LISTE DES TÂCHES:
a – D'après le texte retenu sur les négociations à l'OMC, pourquoi le Commissaire européen au Commerce extérieur pouvait-il demander la réouverture du dossier au nom des pays de l'U.E. ?
b – Relevez dans le texte retenu sur les négociations à l'OMC toutes les indications de temps écrites en chiffres.

TEXTE RETENU:
-------------------------
Cet état de fait n'empêcha guère les auteurs de la proposition initiale de persister à ressortir leur proposition année après année, et de tenter en sous-main de convaincre tel ou tel état réticent de retirer son objection encore informelle, y compris lors de négociations sans rapport immédiat avec le sujet dans d'autres cadres, comme, par exemple, l'octroi d'aides au developpement.
Au bout de 7 ans d'obstination de ces mêmes proposants et face au soutien devenu affirmé de l'administration de l'OMC à ce projet, 90 des 140 pays membres de l'OMC finirent en 2003 par notifier (par courrier et voie de presse) leur opposition à toutes négociations sur ces sujets par l'intermédiaire d'une pétition en bonne et due forme à divers interlocuteurs. Ce qui n'empêcha pas le représentant de la Commission Européenne, c'est à dire le Commissaire Européen au Commerce Extérieur, porteur d'un mandat permanent lui permettant de représenter les membres de l'U.E. sur ces matières, de demander à nouveau la ré-ouverture du dossier lors de la réunion OMC du 11 mai 2004, provoquant quelques commentaires pour le moins acerbes y compris dans une presse d'ordinaire plus modérée et quelques remarques adressées aux gouvernements ici représentés. On notera non sans quelque amusement que les fonctions de ce Commissaire étaient tout à fait normalement appellées à prendre fin quelques semaines à peine après cette nouvelle tentative, même si l'on évoquait déjà l'hypothèse selon laquelle cette personne reprendrait prochainement ce même sujet avec cette même approche mais en qualité de Directeur Général de l'OMC quelques temps plus tard.
-------------------------
DONNÉES FOURNIES:
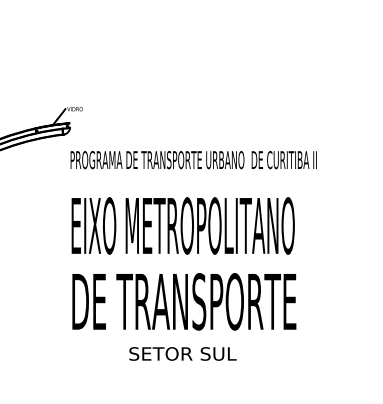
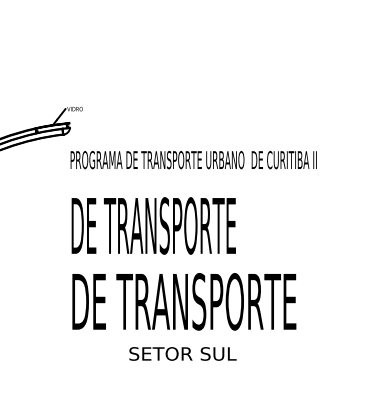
text at (183, 225): EIXO METROPOLITANO -> DE TRANSPORTE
-------------------------
RÉPONSES AUX TÂCHES:
a – Il était porteur d'un mandat permanent qui lui permettait de représenter les membres de l'U.E. sur ces matières.

b –
- 7 ans
- 2003
- 11 mai 2004